Selection:
Plus, I got rid of one `replace()` because I no longer needed to remove the XML header.

It's a short post, but I hope it's insightful for you all 🤗 I'm sure I'll keep using this example in the Playground to modify my WordPress posts in the future.

Let me know if you've faced similar issues with WordPress before!

---

## FAQs

### Why does WordPress break my XML code snippets?

WordPress mistakes the XML tags for HTML code, so instead of showing a regular XML snippet the article strips the tags out and leaves only the bare values, as shown in the Maven snippet example in the post.

### How do I fix XML tags being stripped in a WordPress post?

Instead of pasting the regular `<` and `>` characters in the code snippet, replace them with `&lt;` and `&gt;` respectively, so for example `<plugin>` becomes `&lt;plugin&gt;`.

### How do I clean an XML snippet with DataWeave?

The first approach takes an XML input, uses `write(payload,"application/xml")` to turn it into a String, then chains `replace` to strip the `<?xml version='1.0' encoding='UTF-8'?>` header and swap `<` for `&lt;` and `>` for `&gt;`.

Data excerpt:
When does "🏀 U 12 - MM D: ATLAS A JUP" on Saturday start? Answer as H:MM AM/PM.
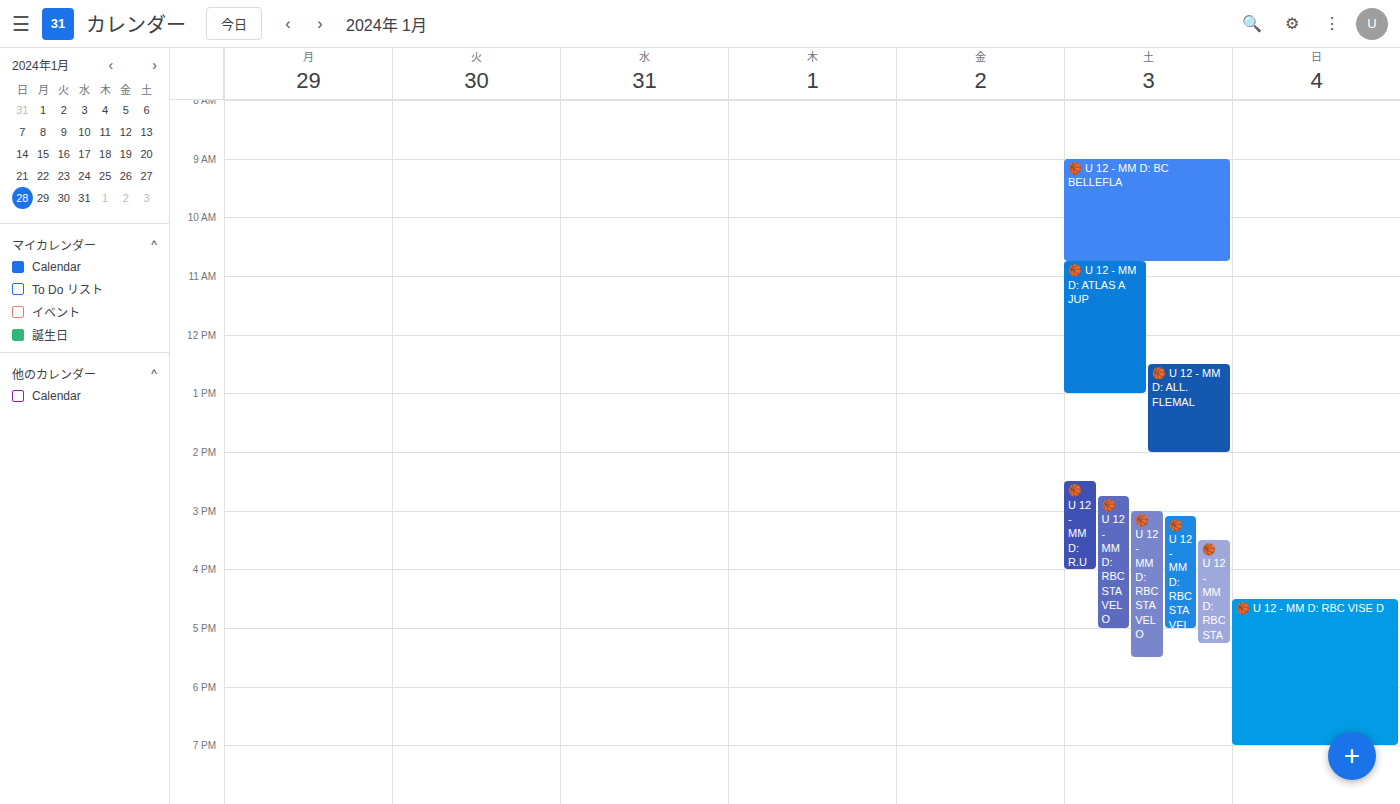
10:45 AM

Prompt: Please resume the FAQ about WordPress stripping XML tags from code snippets, starting right after its last sentence.

Written answer:
### What's the difference between the two DataWeave approaches in this post?

The first approach uses an XML input format and the `write()` function, while the second uses a plain text input so both XML and HTML snippets work, drops the `write()` call, and removes one `replace` since the XML header no longer needs to be stripped.

### Where can I find these DataWeave scripts?

They live in the author's dataweave-scripts GitHub repo at https://github.com/alexandramartinez/dataweave-scripts, and each approach has an Open in the Playground link in the post.